One of the chief purposes for allowing plea bargaining is to foster the "effective administration of criminal justice." See § 16-7-301, C.R.S.1973; People v. White, 182 Colo. 417, 514 P.2d 69 (1976); People v. Hamilton, 60 Cal.2d 105, 32 Cal. *11 Rptr. 4, 383 P.2d 412 (1963); McCormick on Evidence § 251 (E. Cleary 2d ed.). Open discussions of a plea should be encouraged. See generally ABA, Standards Relating to Pleas of Guilty; Note, Guilty Plea Bargaining: Compromises by Prosecutors to Secure Guilty Pleas, 112 U.Pa.L.Rev. 865 (1965). It would be incongruous, on the one hand, to encourage plea bargaining by excluding from evidence at a subsequent trial the fact that the plea was made but later withdrawn, but, on the other, to permit a defendant's impeachment by the use of his statements made in conjunction with that plea.
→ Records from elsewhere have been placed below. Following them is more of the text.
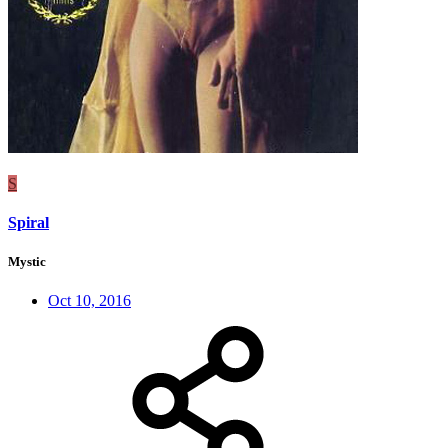
S
Spiral
Mystic
Oct 10, 2016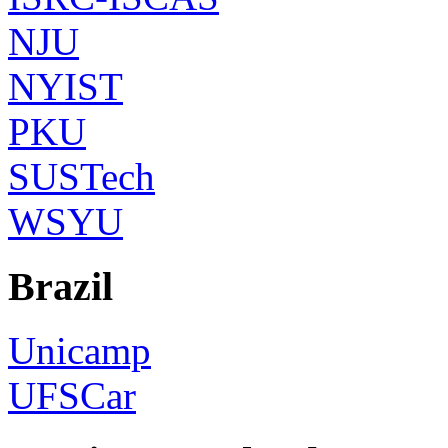
NJU
NYIST
PKU
SUSTech
WSYU
Brazil
Unicamp
UFSCar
Especially is this true when we consider the trial court's duty to determine that a plea has a factual basis before accepting it. Section 16-7-207(2)(f), C.R.S. 1973; Crim.P. 11. Such a rule would deter plea bargaining rather than encourage it, undermining the policy which favors it.

Nevertheless, the People assert that Harris v. New York, 401 U.S. 222, 91 S.Ct. 643, 28 L.Ed.2d 1 (1971) is determinative. There, the court said in oft-quoted language: "Every criminal defendant is privileged to testify in his own defense, or to refuse to do so. But that privilege cannot be construed to include the right to commit perjury." See also Oregon v. Hass, 420 U.S. 714, 95 S.Ct. 1215, 43 L.Ed.2d 570 (1975); People v. Storr, 186 Colo. 242, 527 P.2d 878 (1974). However, eradication of the evils addressed by Harris would in no way be hindered by prohibiting impeachment of a defendant with evidence of statements he made at the time of entry of a guilty plea. There are explanations other than perjury for a defendant to agree that he did the act charged, especially where he is doing so in the belief he will be granted probation.[1] Nonetheless, if a defendant tells one story, under oath, to the judge and another to the jury, the objects of Harris can be vindicated. Indeed, amended Federal Rule 11(e)(6) provides for prosecution of a defendant for perjury based on the inconsistency of the two statements, and in such prosecution, statements made at the time of a plea bargain are admissible.